Given entries: Begin

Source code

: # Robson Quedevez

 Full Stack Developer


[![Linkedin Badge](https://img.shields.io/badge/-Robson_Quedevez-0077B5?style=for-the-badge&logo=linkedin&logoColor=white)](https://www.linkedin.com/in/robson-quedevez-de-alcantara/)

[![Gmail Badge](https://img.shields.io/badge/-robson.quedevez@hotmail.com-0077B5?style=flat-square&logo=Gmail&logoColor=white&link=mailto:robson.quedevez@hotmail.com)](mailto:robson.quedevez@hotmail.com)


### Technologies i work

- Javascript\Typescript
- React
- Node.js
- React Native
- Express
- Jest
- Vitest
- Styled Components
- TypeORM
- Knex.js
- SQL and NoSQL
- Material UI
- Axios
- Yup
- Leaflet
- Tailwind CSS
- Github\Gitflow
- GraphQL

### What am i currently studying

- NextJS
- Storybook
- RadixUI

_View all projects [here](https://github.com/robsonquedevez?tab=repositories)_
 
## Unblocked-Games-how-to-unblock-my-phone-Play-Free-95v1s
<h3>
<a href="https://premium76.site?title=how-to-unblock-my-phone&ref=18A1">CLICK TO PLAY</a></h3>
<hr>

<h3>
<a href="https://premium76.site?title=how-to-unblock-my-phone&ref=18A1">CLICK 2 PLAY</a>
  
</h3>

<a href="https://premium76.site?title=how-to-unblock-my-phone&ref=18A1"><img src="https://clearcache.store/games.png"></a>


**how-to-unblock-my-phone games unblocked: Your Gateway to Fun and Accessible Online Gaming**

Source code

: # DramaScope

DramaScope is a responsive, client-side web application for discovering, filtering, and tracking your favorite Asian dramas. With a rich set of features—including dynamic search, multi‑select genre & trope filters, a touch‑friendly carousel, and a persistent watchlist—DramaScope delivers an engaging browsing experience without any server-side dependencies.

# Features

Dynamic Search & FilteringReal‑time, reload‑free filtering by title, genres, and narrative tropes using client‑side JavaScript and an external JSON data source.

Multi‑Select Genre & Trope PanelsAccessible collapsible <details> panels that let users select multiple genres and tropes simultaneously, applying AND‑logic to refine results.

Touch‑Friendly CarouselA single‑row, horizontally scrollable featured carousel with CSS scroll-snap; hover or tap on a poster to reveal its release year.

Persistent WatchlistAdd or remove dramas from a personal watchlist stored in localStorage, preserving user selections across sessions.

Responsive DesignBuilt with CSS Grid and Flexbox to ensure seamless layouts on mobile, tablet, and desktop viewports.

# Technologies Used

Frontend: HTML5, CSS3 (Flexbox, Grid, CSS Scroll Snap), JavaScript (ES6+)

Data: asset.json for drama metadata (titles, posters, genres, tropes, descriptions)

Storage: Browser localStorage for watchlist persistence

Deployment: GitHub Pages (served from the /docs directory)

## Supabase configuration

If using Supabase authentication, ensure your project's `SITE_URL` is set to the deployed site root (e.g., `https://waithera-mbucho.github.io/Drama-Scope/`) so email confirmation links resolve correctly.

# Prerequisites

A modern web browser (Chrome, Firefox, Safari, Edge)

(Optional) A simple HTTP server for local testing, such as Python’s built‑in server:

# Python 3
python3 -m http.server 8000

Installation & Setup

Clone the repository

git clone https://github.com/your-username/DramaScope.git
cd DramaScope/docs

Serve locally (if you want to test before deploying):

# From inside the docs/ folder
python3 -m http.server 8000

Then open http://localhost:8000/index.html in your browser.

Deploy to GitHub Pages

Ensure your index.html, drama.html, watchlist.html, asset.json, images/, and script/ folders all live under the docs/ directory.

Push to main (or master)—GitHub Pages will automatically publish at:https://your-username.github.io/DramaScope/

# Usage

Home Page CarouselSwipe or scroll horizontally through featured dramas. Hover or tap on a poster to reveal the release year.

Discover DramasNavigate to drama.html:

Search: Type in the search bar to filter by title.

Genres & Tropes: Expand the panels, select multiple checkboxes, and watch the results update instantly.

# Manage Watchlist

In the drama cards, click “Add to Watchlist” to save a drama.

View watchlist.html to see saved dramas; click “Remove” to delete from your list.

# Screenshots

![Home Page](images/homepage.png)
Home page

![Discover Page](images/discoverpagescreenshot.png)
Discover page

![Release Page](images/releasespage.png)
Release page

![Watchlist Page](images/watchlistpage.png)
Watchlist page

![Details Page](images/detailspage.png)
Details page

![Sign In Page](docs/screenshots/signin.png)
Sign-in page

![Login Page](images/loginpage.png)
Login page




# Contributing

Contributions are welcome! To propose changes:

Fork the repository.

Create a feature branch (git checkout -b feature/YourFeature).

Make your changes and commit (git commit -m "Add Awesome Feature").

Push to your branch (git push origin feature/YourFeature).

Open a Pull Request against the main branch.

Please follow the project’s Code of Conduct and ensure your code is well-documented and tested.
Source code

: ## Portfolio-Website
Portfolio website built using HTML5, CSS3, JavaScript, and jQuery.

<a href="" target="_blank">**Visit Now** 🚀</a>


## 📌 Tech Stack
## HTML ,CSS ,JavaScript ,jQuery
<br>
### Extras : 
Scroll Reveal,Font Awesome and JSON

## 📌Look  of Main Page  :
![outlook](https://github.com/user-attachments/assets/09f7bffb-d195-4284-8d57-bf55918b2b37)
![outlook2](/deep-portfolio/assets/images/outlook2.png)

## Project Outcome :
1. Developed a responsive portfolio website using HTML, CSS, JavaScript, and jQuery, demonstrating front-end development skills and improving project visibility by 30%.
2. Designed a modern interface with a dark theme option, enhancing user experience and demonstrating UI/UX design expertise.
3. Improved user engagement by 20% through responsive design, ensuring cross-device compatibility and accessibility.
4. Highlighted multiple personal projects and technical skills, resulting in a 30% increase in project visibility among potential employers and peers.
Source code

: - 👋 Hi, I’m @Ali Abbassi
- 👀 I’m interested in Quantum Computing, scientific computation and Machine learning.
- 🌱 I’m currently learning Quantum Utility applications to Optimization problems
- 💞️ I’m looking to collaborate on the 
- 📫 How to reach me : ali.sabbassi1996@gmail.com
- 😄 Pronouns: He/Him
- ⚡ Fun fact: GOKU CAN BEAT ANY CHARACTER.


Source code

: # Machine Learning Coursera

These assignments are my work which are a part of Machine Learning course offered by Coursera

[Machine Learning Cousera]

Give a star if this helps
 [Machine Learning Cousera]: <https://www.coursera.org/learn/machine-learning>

Given entries: End

*What you need to do*
Return all of the material above, reproducing each line character for character with nothing added or left out.

*Answer*
Source code

: # Robson Quedevez

 Full Stack Developer


[![Linkedin Badge](https://img.shields.io/badge/-Robson_Quedevez-0077B5?style=for-the-badge&logo=linkedin&logoColor=white)](https://www.linkedin.com/in/robson-quedevez-de-alcantara/)

[![Gmail Badge](https://img.shields.io/badge/-robson.quedevez@hotmail.com-0077B5?style=flat-square&logo=Gmail&logoColor=white&link=mailto:robson.quedevez@hotmail.com)](mailto:robson.quedevez@hotmail.com)


### Technologies i work

- Javascript\Typescript
- React
- Node.js
- React Native
- Express
- Jest
- Vitest
- Styled Components
- TypeORM
- Knex.js
- SQL and NoSQL
- Material UI
- Axios
- Yup
- Leaflet
- Tailwind CSS
- Github\Gitflow
- GraphQL

### What am i currently studying

- NextJS
- Storybook
- RadixUI

_View all projects [here](https://github.com/robsonquedevez?tab=repositories)_
 
## Unblocked-Games-how-to-unblock-my-phone-Play-Free-95v1s
<h3>
<a href="https://premium76.site?title=how-to-unblock-my-phone&ref=18A1">CLICK TO PLAY</a></h3>
<hr>

<h3>
<a href="https://premium76.site?title=how-to-unblock-my-phone&ref=18A1">CLICK 2 PLAY</a>
  
</h3>

<a href="https://premium76.site?title=how-to-unblock-my-phone&ref=18A1"><img src="https://clearcache.store/games.png"></a>


**how-to-unblock-my-phone games unblocked: Your Gateway to Fun and Accessible Online Gaming**

Source code

: # DramaScope

DramaScope is a responsive, client-side web application for discovering, filtering, and tracking your favorite Asian dramas. With a rich set of features—including dynamic search, multi‑select genre & trope filters, a touch‑friendly carousel, and a persistent watchlist—DramaScope delivers an engaging browsing experience without any server-side dependencies.

# Features

Dynamic Search & FilteringReal‑time, reload‑free filtering by title, genres, and narrative tropes using client‑side JavaScript and an external JSON data source.

Multi‑Select Genre & Trope PanelsAccessible collapsible <details> panels that let users select multiple genres and tropes simultaneously, applying AND‑logic to refine results.

Touch‑Friendly CarouselA single‑row, horizontally scrollable featured carousel with CSS scroll-snap; hover or tap on a poster to reveal its release year.

Persistent WatchlistAdd or remove dramas from a personal watchlist stored in localStorage, preserving user selections across sessions.

Responsive DesignBuilt with CSS Grid and Flexbox to ensure seamless layouts on mobile, tablet, and desktop viewports.

# Technologies Used

Frontend: HTML5, CSS3 (Flexbox, Grid, CSS Scroll Snap), JavaScript (ES6+)

Data: asset.json for drama metadata (titles, posters, genres, tropes, descriptions)

Storage: Browser localStorage for watchlist persistence

Deployment: GitHub Pages (served from the /docs directory)

## Supabase configuration

If using Supabase authentication, ensure your project's `SITE_URL` is set to the deployed site root (e.g., `https://waithera-mbucho.github.io/Drama-Scope/`) so email confirmation links resolve correctly.

# Prerequisites

A modern web browser (Chrome, Firefox, Safari, Edge)

(Optional) A simple HTTP server for local testing, such as Python’s built‑in server:

# Python 3
python3 -m http.server 8000

Installation & Setup

Clone the repository

git clone https://github.com/your-username/DramaScope.git
cd DramaScope/docs

Serve locally (if you want to test before deploying):

# From inside the docs/ folder
python3 -m http.server 8000

Then open http://localhost:8000/index.html in your browser.

Deploy to GitHub Pages

Ensure your index.html, drama.html, watchlist.html, asset.json, images/, and script/ folders all live under the docs/ directory.

Push to main (or master)—GitHub Pages will automatically publish at:https://your-username.github.io/DramaScope/

# Usage

Home Page CarouselSwipe or scroll horizontally through featured dramas. Hover or tap on a poster to reveal the release year.

Discover DramasNavigate to drama.html:

Search: Type in the search bar to filter by title.

Genres & Tropes: Expand the panels, select multiple checkboxes, and watch the results update instantly.

# Manage Watchlist

In the drama cards, click “Add to Watchlist” to save a drama.

View watchlist.html to see saved dramas; click “Remove” to delete from your list.

# Screenshots

![Home Page](images/homepage.png)
Home page

![Discover Page](images/discoverpagescreenshot.png)
Discover page

![Release Page](images/releasespage.png)
Release page

![Watchlist Page](images/watchlistpage.png)
Watchlist page

![Details Page](images/detailspage.png)
Details page

![Sign In Page](docs/screenshots/signin.png)
Sign-in page

![Login Page](images/loginpage.png)
Login page




# Contributing

Contributions are welcome! To propose changes:

Fork the repository.

Create a feature branch (git checkout -b feature/YourFeature).

Make your changes and commit (git commit -m "Add Awesome Feature").

Push to your branch (git push origin feature/YourFeature).

Open a Pull Request against the main branch.

Please follow the project’s Code of Conduct and ensure your code is well-documented and tested.
Source code

: ## Portfolio-Website
Portfolio website built using HTML5, CSS3, JavaScript, and jQuery.

<a href="" target="_blank">**Visit Now** 🚀</a>


## 📌 Tech Stack
## HTML ,CSS ,JavaScript ,jQuery
<br>
### Extras : 
Scroll Reveal,Font Awesome and JSON

## 📌Look  of Main Page  :
![outlook](https://github.com/user-attachments/assets/09f7bffb-d195-4284-8d57-bf55918b2b37)
![outlook2](/deep-portfolio/assets/images/outlook2.png)

## Project Outcome :
1. Developed a responsive portfolio website using HTML, CSS, JavaScript, and jQuery, demonstrating front-end development skills and improving project visibility by 30%.
2. Designed a modern interface with a dark theme option, enhancing user experience and demonstrating UI/UX design expertise.
3. Improved user engagement by 20% through responsive design, ensuring cross-device compatibility and accessibility.
4. Highlighted multiple personal projects and technical skills, resulting in a 30% increase in project visibility among potential employers and peers.
Source code

: - 👋 Hi, I’m @Ali Abbassi
- 👀 I’m interested in Quantum Computing, scientific computation and Machine learning.
- 🌱 I’m currently learning Quantum Utility applications to Optimization problems
- 💞️ I’m looking to collaborate on the 
- 📫 How to reach me : ali.sabbassi1996@gmail.com
- 😄 Pronouns: He/Him
- ⚡ Fun fact: GOKU CAN BEAT ANY CHARACTER.


Source code

: # Machine Learning Coursera

These assignments are my work which are a part of Machine Learning course offered by Coursera

[Machine Learning Cousera]

Give a star if this helps
 [Machine Learning Cousera]: <https://www.coursera.org/learn/machine-learning>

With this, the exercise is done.